> WHAT YOU ARE ASKED TO DO: Keep the pictures out. Copy every line of the listing exactly.
━━━━━━━━━━━━━━━━━━━━━━━━━━━━━━
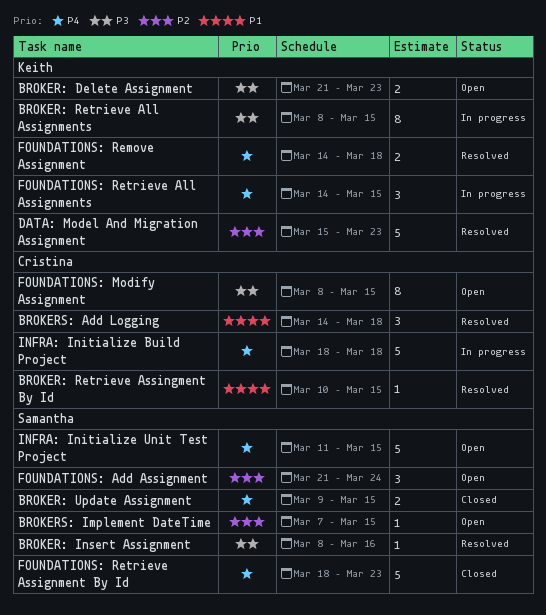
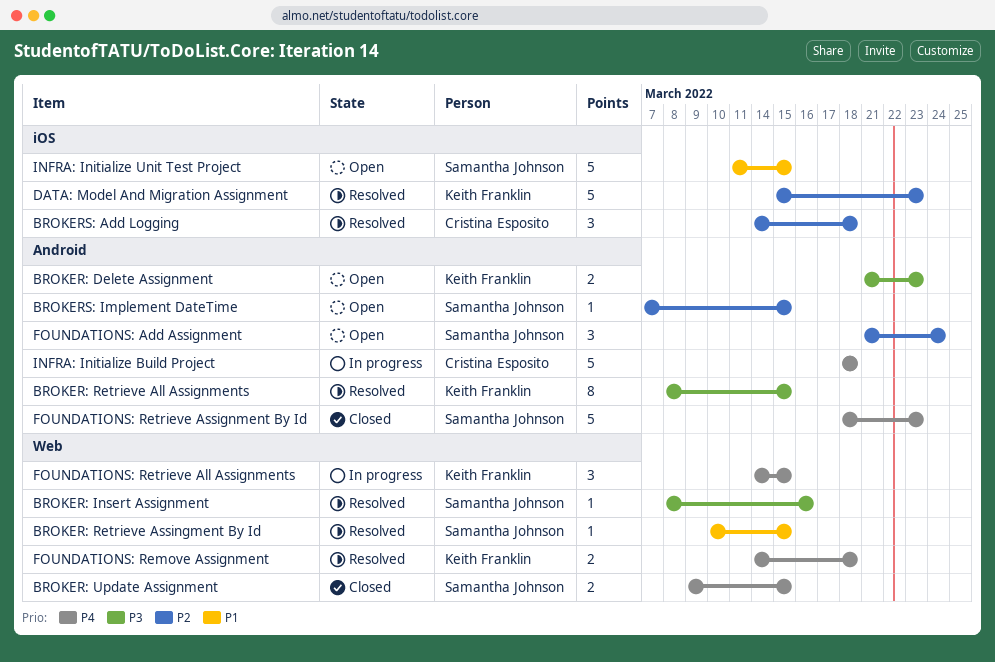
BROKER: Retrieve All Assignments, status: In progress -> Resolved
BROKER: Retrieve Assingment By Id, owner: Cristina Esposito -> Samantha Johnson
BROKERS: Add Logging, priority: P1 -> P2
FOUNDATIONS: Modify Assignment: present -> none
INFRA: Initialize Unit Test Project, priority: P4 -> P1

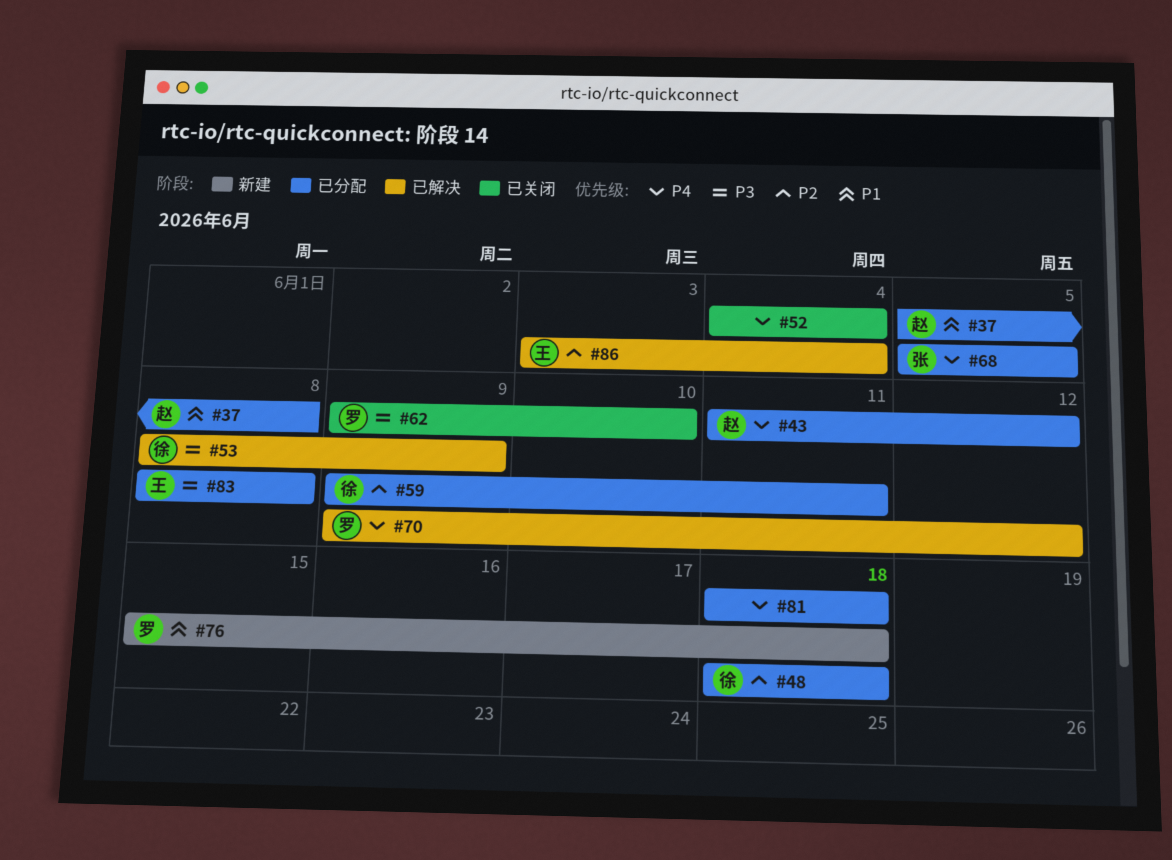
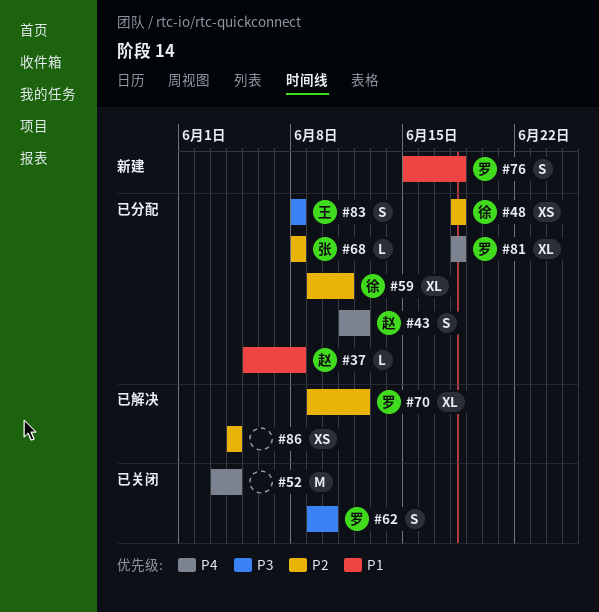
#52, start: Jun 4 -> Jun 3
#53: present -> none
#68, priority: P4 -> P2
#68, start: Jun 5 -> Jun 8
#68, due: Jun 5 -> Jun 8
#70, priority: P4 -> P2
#81, owner: none -> 罗
#86, owner: 王 -> none
#86, start: Jun 3 -> Jun 4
━━━━━━━━━━━━━━━━━━━━━━━━━━━━━━
> TASK RESULT:
BROKER: Retrieve All Assignments, status: In progress -> Resolved
BROKER: Retrieve Assingment By Id, owner: Cristina Esposito -> Samantha Johnson
BROKERS: Add Logging, priority: P1 -> P2
FOUNDATIONS: Modify Assignment: present -> none
INFRA: Initialize Unit Test Project, priority: P4 -> P1

#52, start: Jun 4 -> Jun 3
#53: present -> none
#68, priority: P4 -> P2
#68, start: Jun 5 -> Jun 8
#68, due: Jun 5 -> Jun 8
#70, priority: P4 -> P2
#81, owner: none -> 罗
#86, owner: 王 -> none
#86, start: Jun 3 -> Jun 4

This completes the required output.